#### Tarefa escrita 1:
No trecho sobre o Cinema de Urgência, qual é o nome do coletivo sírio cujos trabalhos serão mostrados?
#### Tarefa escrita 2:
Indique se cada afirmação concorda com o trecho sobre o Cinema de Urgência, respondendo sim ou não e citando as palavras decisivas do trecho. (a) Há filmes feitos por pessoas que nunca tinham pegado em uma câmera. (b) A Revolução dos Cravos ocorreu em 25 de abril de 1974. (c) Os filmes do Cinema de Urgência ficam apenas nas salas de cinema.
#### Tarefa escrita 3:
Escreva a continuação do trecho sobre o Cinema de Urgência, começando logo após a última frase apresentada.

#### Texto selecionado:
════
C.G.: Há de tudo! Nós vamos mostrar, por exemplo, os trabalhos de um coletivo sírio chamado Abou Naddara Films. Eles são no fundo um coletivo sem limites, pois formam as pessoas e cresce, assim, constantemente através da uma base na internet. Mas também temos filmes de indivíduos e até de pessoas que nunca na sua vida haviam pegado em uma câmera. Eles o fizeram por absoluta necessidade, como vimos no caso de alguns portugueses, para denunciar aquilo que estava acontecendo com eles. N momento das repressões policiais violentíssimas há dois anos, algo que não ocorria desde antes de 25 de abril (n.r.: Revolução dos Cravos em 25 de abril de 1974, que encerrou a ditadura do Estado Novo), surgiram imediatamente filmes denunciando isso, com imagens que não apareciam na internet, mas que eram imediatamente retiradas, o que mostra o controle que sofre esse canal também. Assim, o interessante do Cinema de Urgência é que esses filmes ficam não apenas nas salas de cinema, mas também permanecem referenciados no catálogo de um festival.
════
#### Material fornecido:

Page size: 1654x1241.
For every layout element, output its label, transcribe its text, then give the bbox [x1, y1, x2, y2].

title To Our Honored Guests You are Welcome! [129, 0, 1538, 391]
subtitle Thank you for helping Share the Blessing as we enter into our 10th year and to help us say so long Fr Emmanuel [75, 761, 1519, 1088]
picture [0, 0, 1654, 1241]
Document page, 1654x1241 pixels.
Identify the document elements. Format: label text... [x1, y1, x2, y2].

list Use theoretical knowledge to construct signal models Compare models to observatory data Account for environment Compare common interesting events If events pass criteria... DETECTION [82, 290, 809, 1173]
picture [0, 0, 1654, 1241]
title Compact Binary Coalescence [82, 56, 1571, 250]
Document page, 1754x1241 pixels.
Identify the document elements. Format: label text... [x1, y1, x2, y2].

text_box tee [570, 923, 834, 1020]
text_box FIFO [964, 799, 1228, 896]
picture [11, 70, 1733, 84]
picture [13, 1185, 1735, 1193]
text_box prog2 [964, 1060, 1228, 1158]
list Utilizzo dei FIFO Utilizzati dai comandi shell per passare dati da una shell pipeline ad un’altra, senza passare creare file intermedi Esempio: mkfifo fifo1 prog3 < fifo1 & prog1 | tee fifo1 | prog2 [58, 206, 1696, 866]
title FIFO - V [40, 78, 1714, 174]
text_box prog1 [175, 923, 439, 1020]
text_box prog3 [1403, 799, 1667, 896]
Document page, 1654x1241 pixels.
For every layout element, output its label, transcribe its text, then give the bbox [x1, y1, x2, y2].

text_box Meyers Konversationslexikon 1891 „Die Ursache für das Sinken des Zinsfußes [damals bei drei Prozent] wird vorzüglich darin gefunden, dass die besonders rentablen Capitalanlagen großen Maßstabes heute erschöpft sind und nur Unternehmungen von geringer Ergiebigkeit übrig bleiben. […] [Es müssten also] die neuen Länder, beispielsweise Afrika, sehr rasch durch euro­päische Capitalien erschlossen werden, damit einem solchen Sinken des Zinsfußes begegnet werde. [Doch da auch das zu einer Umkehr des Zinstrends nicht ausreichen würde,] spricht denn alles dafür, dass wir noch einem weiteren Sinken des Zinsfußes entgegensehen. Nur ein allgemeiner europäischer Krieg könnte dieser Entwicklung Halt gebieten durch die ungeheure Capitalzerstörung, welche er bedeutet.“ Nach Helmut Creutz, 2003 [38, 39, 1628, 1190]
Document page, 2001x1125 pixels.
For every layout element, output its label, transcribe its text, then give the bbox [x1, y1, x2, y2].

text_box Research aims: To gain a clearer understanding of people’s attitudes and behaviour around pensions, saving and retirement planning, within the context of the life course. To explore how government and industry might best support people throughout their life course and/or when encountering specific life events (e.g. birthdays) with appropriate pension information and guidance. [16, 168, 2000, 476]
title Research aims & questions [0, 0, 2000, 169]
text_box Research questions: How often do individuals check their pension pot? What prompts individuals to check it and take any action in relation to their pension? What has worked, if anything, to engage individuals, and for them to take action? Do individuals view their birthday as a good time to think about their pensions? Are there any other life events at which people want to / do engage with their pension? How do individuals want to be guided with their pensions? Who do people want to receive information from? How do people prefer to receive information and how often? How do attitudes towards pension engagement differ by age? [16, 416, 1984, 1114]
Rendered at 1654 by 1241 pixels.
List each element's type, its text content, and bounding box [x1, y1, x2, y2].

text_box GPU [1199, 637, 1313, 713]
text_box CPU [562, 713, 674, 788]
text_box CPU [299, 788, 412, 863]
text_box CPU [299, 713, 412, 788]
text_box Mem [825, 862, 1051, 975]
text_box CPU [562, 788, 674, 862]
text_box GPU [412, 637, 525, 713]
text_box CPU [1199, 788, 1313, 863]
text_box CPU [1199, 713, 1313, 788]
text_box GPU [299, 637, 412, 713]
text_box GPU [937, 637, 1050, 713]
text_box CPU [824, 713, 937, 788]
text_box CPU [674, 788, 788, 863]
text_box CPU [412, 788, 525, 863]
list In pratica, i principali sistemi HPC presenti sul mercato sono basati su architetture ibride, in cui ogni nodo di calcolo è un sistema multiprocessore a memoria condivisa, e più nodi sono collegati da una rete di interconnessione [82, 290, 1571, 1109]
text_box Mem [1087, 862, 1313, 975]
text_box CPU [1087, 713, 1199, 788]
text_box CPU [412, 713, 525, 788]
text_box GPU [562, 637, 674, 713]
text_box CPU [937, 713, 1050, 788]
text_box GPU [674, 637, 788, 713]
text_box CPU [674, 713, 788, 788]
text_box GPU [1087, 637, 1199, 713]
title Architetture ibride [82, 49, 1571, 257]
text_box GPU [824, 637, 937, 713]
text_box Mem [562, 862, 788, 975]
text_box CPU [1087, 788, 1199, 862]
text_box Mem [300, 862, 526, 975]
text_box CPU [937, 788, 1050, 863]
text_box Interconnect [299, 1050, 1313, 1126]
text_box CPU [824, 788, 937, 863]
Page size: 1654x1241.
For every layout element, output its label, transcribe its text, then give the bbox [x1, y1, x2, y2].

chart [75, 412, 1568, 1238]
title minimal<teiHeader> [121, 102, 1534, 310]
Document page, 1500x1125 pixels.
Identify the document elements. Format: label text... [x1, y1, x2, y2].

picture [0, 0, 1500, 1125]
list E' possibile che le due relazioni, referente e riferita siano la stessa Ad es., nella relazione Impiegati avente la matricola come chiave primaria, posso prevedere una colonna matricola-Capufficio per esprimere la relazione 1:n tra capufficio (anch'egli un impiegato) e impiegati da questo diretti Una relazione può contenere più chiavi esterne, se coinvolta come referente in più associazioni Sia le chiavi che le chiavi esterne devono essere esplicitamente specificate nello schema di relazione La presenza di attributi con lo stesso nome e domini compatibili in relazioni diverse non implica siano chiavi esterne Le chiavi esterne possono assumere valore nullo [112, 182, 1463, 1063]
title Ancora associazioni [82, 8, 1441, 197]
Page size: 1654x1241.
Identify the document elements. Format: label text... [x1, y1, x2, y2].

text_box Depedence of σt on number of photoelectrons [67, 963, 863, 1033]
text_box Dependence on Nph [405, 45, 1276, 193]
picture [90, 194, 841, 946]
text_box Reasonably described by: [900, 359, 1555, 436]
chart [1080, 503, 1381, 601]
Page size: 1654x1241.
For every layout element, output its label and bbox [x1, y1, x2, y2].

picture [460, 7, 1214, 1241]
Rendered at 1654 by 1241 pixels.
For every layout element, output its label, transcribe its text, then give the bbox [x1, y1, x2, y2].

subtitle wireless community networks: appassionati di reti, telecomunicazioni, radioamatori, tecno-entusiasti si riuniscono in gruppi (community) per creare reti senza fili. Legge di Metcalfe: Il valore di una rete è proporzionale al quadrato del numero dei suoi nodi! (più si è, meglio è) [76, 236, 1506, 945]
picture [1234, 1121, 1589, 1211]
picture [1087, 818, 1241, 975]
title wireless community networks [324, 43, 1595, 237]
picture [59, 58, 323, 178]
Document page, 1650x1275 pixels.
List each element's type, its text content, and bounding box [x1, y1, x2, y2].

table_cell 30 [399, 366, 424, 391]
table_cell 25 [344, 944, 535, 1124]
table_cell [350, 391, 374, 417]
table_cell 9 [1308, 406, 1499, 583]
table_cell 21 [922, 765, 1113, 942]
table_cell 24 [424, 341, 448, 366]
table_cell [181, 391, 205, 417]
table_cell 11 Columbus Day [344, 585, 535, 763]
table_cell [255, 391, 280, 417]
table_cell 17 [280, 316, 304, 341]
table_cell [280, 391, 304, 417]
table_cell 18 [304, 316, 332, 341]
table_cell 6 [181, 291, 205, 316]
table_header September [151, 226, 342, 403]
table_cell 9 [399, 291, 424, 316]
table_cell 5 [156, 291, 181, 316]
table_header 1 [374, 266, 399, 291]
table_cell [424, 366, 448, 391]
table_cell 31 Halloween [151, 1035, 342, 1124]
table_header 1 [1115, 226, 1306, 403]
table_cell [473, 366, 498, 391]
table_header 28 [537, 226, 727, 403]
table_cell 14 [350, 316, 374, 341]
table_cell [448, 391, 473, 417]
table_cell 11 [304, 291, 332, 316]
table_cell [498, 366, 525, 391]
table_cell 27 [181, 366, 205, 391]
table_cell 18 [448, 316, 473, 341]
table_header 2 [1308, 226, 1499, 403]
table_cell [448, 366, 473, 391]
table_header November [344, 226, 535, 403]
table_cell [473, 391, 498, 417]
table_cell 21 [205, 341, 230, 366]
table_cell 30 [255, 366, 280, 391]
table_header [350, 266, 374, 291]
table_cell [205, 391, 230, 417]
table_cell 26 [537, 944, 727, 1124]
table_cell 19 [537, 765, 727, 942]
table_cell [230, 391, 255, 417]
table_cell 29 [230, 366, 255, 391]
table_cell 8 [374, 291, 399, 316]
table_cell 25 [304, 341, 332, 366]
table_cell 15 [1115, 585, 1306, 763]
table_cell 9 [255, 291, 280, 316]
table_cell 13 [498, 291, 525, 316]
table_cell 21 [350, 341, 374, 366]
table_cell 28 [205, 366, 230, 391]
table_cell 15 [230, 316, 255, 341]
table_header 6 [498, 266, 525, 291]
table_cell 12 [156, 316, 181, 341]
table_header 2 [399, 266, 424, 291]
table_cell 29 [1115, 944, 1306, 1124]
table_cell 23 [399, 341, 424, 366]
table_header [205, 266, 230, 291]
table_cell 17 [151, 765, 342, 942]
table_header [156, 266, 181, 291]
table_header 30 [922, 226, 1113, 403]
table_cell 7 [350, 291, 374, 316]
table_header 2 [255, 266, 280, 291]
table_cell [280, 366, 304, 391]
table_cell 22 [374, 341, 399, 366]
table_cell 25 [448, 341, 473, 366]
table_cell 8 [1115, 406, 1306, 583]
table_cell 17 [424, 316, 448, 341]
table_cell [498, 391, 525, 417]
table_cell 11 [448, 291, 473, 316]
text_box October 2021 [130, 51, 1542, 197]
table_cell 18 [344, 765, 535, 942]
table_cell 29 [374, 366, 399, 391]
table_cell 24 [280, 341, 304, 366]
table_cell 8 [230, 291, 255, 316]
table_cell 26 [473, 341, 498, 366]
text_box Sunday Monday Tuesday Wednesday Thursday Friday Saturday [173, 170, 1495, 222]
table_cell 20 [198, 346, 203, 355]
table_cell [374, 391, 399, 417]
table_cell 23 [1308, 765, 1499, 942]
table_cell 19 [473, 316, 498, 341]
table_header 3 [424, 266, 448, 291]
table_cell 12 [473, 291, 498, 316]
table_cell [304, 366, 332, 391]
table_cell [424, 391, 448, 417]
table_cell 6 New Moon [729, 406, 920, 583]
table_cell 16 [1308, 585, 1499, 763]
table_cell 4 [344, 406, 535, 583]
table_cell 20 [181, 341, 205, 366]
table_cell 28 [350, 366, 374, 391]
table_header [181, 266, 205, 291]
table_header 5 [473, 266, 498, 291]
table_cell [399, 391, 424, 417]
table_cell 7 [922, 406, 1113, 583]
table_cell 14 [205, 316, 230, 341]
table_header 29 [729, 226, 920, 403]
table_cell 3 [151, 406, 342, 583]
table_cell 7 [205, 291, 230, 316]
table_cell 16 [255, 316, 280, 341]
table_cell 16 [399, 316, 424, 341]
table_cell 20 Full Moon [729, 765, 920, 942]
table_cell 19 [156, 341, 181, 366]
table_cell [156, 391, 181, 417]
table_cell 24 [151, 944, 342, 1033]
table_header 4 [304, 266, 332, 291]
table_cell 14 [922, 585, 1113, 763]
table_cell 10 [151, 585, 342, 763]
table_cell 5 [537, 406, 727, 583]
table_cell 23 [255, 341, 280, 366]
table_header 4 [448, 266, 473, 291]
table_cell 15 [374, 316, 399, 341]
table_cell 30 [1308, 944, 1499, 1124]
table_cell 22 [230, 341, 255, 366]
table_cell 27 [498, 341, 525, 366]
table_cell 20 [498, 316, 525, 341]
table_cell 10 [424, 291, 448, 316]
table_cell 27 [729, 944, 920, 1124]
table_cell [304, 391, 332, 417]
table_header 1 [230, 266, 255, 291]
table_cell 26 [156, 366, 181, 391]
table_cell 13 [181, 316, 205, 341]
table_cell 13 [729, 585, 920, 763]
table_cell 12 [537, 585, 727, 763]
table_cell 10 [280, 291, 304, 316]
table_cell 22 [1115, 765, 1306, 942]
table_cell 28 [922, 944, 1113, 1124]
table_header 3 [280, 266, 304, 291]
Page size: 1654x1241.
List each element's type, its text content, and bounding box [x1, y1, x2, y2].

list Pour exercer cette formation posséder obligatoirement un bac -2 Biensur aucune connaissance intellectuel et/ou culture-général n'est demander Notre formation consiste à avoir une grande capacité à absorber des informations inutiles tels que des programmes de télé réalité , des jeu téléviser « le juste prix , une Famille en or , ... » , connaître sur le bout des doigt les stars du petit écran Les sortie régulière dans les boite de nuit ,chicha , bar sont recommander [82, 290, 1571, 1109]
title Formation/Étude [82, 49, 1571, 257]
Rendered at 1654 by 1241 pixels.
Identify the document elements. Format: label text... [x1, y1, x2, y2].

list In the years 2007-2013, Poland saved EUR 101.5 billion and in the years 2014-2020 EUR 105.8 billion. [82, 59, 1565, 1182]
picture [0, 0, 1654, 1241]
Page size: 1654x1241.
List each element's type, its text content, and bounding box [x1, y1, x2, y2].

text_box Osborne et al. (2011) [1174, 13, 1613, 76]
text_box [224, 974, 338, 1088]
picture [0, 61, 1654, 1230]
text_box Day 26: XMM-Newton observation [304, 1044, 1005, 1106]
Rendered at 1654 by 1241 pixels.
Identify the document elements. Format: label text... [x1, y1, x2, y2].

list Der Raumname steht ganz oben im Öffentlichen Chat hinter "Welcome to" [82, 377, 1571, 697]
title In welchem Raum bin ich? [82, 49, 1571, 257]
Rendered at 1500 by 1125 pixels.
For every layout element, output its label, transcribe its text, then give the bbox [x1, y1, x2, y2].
════
#### Resposta escrita 1:
Abou Naddara Films.

#### Resposta escrita 2:
(a) Sim: "até de pessoas que nunca na sua vida haviam pegado em uma câmera".
(b) Sim: "Revolução dos Cravos em 25 de abril de 1974".
(c) Não: "esses filmes ficam não apenas nas salas de cinema, mas também permanecem referenciados no catálogo de um festival".

#### Resposta escrita 3:
swissinfo.ch: Outra seção criada no DocLisboa se chama “Verdes Anos” e está voltada para os estudantes. No contexto da crise em Portugal e em outros países do sul da Europa, como está esse cinema?

C.P.: Essa seção foi criada pela vontade de dar visibilidade aos trabalhos feitos por jovens em formação nas escolas de cinema e vídeo. Queríamos dar uma oportunidade para eles mostrarem seus filmes e entrarem em diálogo com o público ou outros realizadores que venham ao festival. O festival serve assim como uma plataforma para a sua carreira.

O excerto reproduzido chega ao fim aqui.